» **WHAT YOU HAVE TO DO**
The output should consist solely of the line containing "How do you define, measure" and the lines that follow it through the end of the data below.

» **THE INPUT**
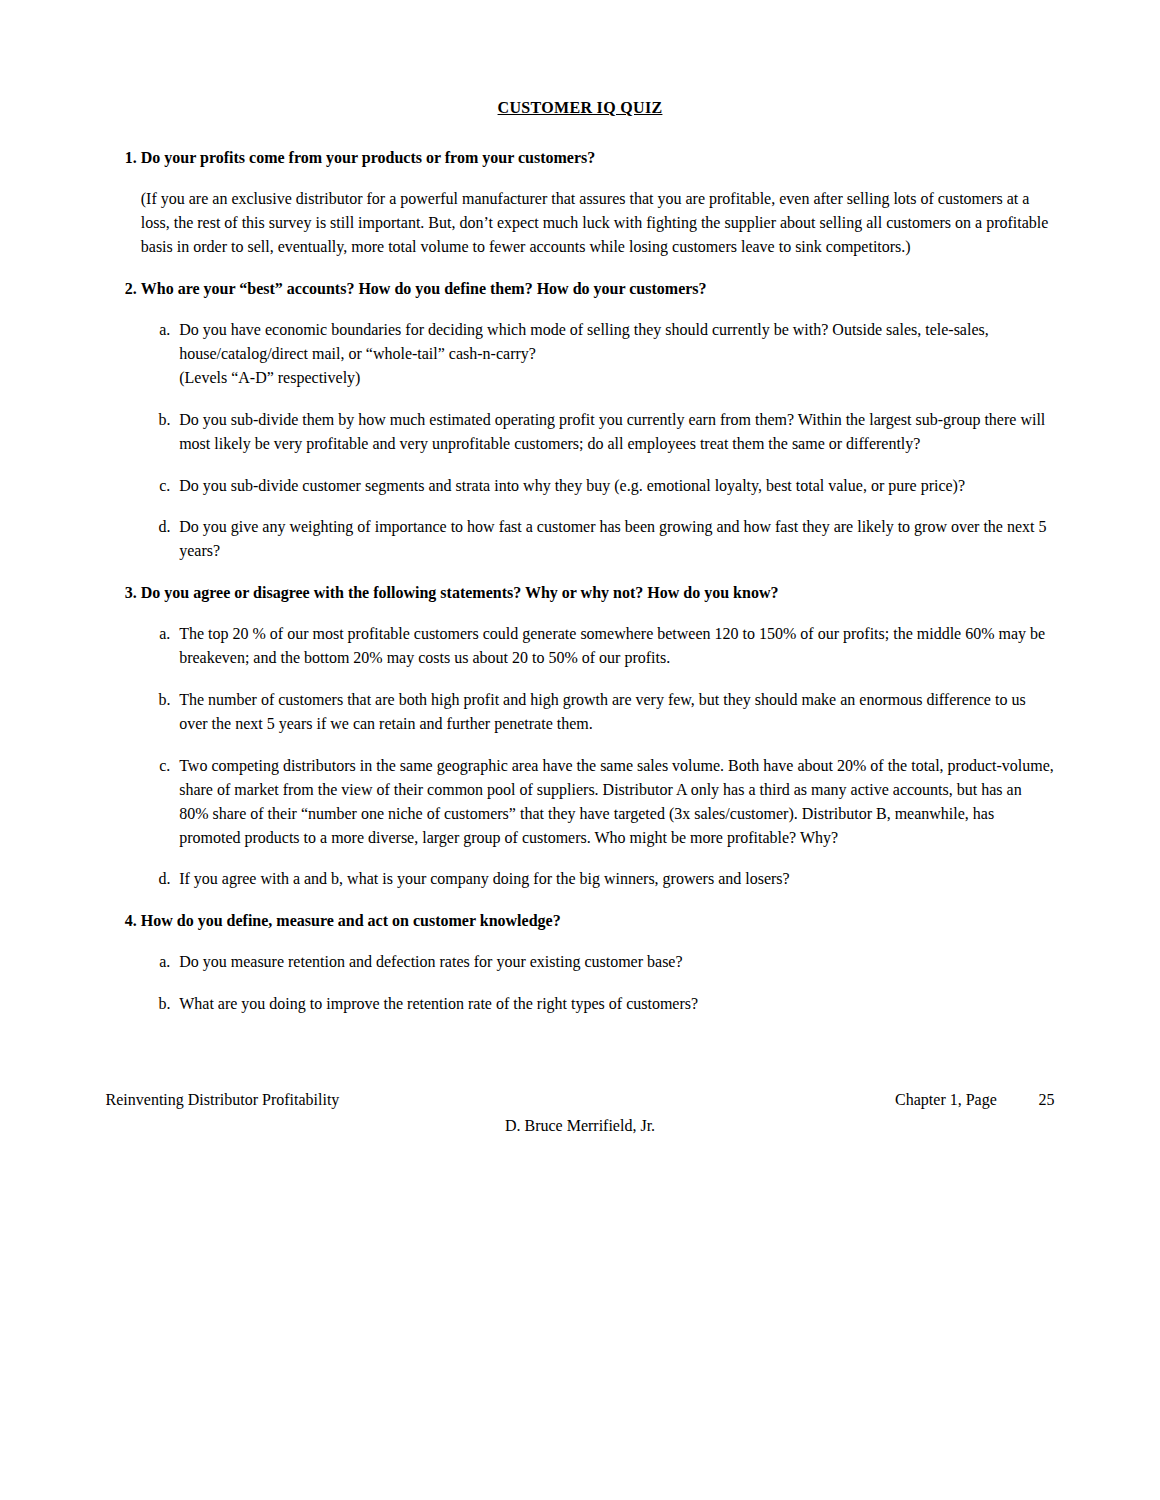CUSTOMER IQ QUIZ
Do your profits come from your products or from your customers?
(If you are an exclusive distributor for a powerful manufacturer that assures that you are profitable, even after selling lots of customers at a loss, the rest of this survey is still important. But, don’t expect much luck with fighting the supplier about selling all customers on a profitable basis in order to sell, eventually, more total volume to fewer accounts while losing customers leave to sink competitors.)
Who are your “best” accounts? How do you define them? How do your customers?
Do you have economic boundaries for deciding which mode of selling they should currently be with? Outside sales, tele-sales, house/catalog/direct mail, or “whole-tail” cash-n-carry?
(Levels “A-D” respectively)
Do you sub-divide them by how much estimated operating profit you currently earn from them? Within the largest sub-group there will most likely be very profitable and very unprofitable customers; do all employees treat them the same or differently?
Do you sub-divide customer segments and strata into why they buy (e.g. emotional loyalty, best total value, or pure price)?
Do you give any weighting of importance to how fast a customer has been growing and how fast they are likely to grow over the next 5 years?
Do you agree or disagree with the following statements? Why or why not? How do you know?
The top 20 % of our most profitable customers could generate somewhere between 120 to 150% of our profits; the middle 60% may be breakeven; and the bottom 20% may costs us about 20 to 50% of our profits.
The number of customers that are both high profit and high growth are very few, but they should make an enormous difference to us over the next 5 years if we can retain and further penetrate them.
Two competing distributors in the same geographic area have the same sales volume. Both have about 20% of the total, product-volume, share of market from the view of their common pool of suppliers. Distributor A only has a third as many active accounts, but has an 80% share of their “number one niche of customers” that they have targeted (3x sales/customer). Distributor B, meanwhile, has promoted products to a more diverse, larger group of customers. Who might be more profitable? Why?
If you agree with a and b, what is your company doing for the big winners, growers and losers?
How do you define, measure and act on customer knowledge?
Do you measure retention and defection rates for your existing customer base?
What are you doing to improve the retention rate of the right types of customers?
Reinventing Distributor Profitability Chapter 1, Page25
D. Bruce Merrifield, Jr.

» **ANSWER AREA**
How do you define, measure and act on customer knowledge?
Do you measure retention and defection rates for your existing customer base?
What are you doing to improve the retention rate of the right types of customers?
Reinventing Distributor Profitability Chapter 1, Page25
D. Bruce Merrifield, Jr.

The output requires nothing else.